— Exercício 1 —
Reescreva a parte da fábula da raposa e do bode que começa nas palavras "Por um azar" e termina depois de "ESTÁ EM DIFICULDADE.", substituindo "bode" por "carneiro".

— Trecho —
Por um azar do destino uma raposa caiu num profundo poço do qual não conseguiu sair. Um bode, passando por ali, algum tempo depois, vendo a raposa, foi mordido pela curiosidade. “Querida comadre, quê é que está fazendo aí?” “Então você não sabe?” respondeu a raposa matreira. “Vem aí a mais terrível seca de toda a história do nordeste. Saltei aqui no fundo deste poço e guardarei a água que brotar só pra mim. Porém, se você quiser, como é meu compadre, pode me fazer companhia. “Sem pensar duas vezes o bode saltou também no fundo do poço. A raposa, imediatamente, trepou-lhes nas costas, apoiou-se num dos xífres [sic] do bode e saltou fora do poço indo embora enquanto berrava: “Adeus, compadre!”

MORAL: JAMAIS CONFIE EM QUEM ESTÁ EM DIFICULDADE.

— Exercício 2 —
Transcreva sem nenhuma alteração as linhas das entradas, começando pela primeira delas e parando depois da linha que contém "appropriate: appropriate -> exercitation", incluída.

— Conjunto de dados —

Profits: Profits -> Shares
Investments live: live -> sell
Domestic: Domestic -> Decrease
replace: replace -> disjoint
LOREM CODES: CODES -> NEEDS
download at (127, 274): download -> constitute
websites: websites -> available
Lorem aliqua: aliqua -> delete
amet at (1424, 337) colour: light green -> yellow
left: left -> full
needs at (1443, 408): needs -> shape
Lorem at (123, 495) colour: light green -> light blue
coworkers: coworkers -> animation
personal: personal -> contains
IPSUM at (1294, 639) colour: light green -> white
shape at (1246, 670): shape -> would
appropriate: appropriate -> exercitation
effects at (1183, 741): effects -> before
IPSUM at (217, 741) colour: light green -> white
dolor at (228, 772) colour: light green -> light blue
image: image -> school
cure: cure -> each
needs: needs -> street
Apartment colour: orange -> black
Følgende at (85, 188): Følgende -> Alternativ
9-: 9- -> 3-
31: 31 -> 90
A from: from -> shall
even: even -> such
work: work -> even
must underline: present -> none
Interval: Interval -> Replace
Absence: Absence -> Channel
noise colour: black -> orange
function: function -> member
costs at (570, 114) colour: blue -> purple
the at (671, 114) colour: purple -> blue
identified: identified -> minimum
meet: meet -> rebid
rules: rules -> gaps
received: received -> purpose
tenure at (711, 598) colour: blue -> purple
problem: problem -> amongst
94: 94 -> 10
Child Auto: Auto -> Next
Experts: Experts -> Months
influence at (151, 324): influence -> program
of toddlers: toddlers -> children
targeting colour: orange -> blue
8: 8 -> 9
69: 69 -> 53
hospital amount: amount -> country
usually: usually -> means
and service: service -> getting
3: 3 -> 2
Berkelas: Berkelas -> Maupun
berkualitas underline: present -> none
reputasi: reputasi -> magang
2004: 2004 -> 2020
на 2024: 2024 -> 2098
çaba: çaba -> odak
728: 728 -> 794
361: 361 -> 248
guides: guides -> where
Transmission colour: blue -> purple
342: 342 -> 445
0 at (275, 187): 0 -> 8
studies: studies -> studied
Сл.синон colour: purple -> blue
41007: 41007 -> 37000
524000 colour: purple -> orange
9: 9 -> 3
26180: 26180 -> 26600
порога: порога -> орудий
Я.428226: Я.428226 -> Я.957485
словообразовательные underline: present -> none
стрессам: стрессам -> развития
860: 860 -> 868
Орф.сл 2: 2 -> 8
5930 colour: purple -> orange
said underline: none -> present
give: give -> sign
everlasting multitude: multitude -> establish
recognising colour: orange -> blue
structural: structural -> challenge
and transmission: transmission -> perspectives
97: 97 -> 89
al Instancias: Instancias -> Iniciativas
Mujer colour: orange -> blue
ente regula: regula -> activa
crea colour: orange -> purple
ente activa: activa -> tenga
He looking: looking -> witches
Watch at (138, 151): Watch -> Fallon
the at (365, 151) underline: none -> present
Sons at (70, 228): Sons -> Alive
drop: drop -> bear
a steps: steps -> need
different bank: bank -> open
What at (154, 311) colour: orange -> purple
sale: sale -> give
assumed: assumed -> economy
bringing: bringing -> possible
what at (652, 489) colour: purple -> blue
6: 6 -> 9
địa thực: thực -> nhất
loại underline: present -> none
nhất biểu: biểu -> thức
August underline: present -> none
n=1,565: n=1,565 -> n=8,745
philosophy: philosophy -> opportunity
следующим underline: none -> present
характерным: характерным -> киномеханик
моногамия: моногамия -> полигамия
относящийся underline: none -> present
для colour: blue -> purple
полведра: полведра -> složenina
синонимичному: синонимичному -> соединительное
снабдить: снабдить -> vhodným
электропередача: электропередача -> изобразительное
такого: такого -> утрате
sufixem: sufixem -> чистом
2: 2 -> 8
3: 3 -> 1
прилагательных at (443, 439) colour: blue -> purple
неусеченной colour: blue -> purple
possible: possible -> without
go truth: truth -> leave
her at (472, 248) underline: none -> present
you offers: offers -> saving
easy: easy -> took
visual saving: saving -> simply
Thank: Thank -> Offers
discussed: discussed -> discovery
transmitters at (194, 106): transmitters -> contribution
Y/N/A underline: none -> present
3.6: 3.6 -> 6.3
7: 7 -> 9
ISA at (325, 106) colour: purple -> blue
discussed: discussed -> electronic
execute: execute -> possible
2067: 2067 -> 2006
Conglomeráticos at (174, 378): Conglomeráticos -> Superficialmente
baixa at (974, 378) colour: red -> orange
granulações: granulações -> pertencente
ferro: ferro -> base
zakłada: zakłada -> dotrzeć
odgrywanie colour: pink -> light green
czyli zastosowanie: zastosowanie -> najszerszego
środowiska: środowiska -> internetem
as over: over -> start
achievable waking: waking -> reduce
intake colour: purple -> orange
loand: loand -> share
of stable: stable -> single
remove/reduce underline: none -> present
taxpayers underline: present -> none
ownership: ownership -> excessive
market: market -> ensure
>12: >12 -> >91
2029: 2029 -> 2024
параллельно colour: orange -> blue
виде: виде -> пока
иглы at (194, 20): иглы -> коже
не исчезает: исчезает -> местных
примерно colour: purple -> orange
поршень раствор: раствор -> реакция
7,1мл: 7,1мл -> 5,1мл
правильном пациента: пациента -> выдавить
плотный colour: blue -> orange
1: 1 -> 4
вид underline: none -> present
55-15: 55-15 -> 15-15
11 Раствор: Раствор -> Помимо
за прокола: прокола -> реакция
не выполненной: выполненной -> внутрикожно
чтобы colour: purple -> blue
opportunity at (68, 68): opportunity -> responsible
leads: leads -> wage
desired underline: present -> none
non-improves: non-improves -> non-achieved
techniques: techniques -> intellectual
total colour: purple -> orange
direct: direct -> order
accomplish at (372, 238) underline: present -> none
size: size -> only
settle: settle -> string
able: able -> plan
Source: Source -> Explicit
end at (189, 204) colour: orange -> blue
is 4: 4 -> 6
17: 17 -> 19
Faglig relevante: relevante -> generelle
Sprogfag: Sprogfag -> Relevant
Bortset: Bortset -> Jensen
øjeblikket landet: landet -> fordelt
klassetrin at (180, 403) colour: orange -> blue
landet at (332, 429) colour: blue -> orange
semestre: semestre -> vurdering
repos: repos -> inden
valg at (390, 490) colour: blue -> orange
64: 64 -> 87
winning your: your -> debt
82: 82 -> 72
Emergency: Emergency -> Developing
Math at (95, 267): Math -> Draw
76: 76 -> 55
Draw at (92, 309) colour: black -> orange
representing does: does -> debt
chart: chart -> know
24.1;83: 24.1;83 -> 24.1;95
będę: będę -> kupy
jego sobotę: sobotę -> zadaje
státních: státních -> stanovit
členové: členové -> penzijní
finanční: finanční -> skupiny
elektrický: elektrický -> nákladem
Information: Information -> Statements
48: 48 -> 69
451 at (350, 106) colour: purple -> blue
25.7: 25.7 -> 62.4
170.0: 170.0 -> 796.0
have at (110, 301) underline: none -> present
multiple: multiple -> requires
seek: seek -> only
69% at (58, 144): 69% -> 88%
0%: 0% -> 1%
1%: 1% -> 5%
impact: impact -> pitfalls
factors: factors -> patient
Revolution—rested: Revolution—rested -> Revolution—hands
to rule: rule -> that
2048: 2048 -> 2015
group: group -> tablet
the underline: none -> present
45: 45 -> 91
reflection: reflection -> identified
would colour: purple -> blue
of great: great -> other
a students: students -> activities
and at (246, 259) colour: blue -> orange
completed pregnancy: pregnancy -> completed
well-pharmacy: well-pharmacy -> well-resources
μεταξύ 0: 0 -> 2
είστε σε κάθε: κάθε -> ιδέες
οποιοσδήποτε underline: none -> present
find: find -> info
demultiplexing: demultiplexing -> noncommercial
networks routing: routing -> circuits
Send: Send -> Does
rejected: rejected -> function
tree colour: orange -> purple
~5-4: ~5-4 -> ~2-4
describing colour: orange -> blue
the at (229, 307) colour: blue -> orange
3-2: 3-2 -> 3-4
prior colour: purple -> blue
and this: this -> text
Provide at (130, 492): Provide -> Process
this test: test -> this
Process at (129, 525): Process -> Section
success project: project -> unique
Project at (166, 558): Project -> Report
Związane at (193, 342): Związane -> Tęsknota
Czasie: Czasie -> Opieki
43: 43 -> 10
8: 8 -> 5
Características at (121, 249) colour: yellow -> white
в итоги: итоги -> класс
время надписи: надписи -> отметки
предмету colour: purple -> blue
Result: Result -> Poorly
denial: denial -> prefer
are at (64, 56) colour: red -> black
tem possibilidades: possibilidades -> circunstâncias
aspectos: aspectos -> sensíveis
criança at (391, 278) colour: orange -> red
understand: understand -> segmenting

— Resposta 1 —
Por um azar do destino uma raposa caiu num profundo poço do qual não conseguiu sair. Um carneiro, passando por ali, algum tempo depois, vendo a raposa, foi mordido pela curiosidade. “Querida comadre, quê é que está fazendo aí?” “Então você não sabe?” respondeu a raposa matreira. “Vem aí a mais terrível seca de toda a história do nordeste. Saltei aqui no fundo deste poço e guardarei a água que brotar só pra mim. Porém, se você quiser, como é meu compadre, pode me fazer companhia. “Sem pensar duas vezes o carneiro saltou também no fundo do poço. A raposa, imediatamente, trepou-lhes nas costas, apoiou-se num dos xífres [sic] do carneiro e saltou fora do poço indo embora enquanto berrava: “Adeus, compadre!”

MORAL: JAMAIS CONFIE EM QUEM ESTÁ EM DIFICULDADE.

— Resposta 2 —
Profits: Profits -> Shares
Investments live: live -> sell
Domestic: Domestic -> Decrease
replace: replace -> disjoint
LOREM CODES: CODES -> NEEDS
download at (127, 274): download -> constitute
websites: websites -> available
Lorem aliqua: aliqua -> delete
amet at (1424, 337) colour: light green -> yellow
left: left -> full
needs at (1443, 408): needs -> shape
Lorem at (123, 495) colour: light green -> light blue
coworkers: coworkers -> animation
personal: personal -> contains
IPSUM at (1294, 639) colour: light green -> white
shape at (1246, 670): shape -> would
appropriate: appropriate -> exercitation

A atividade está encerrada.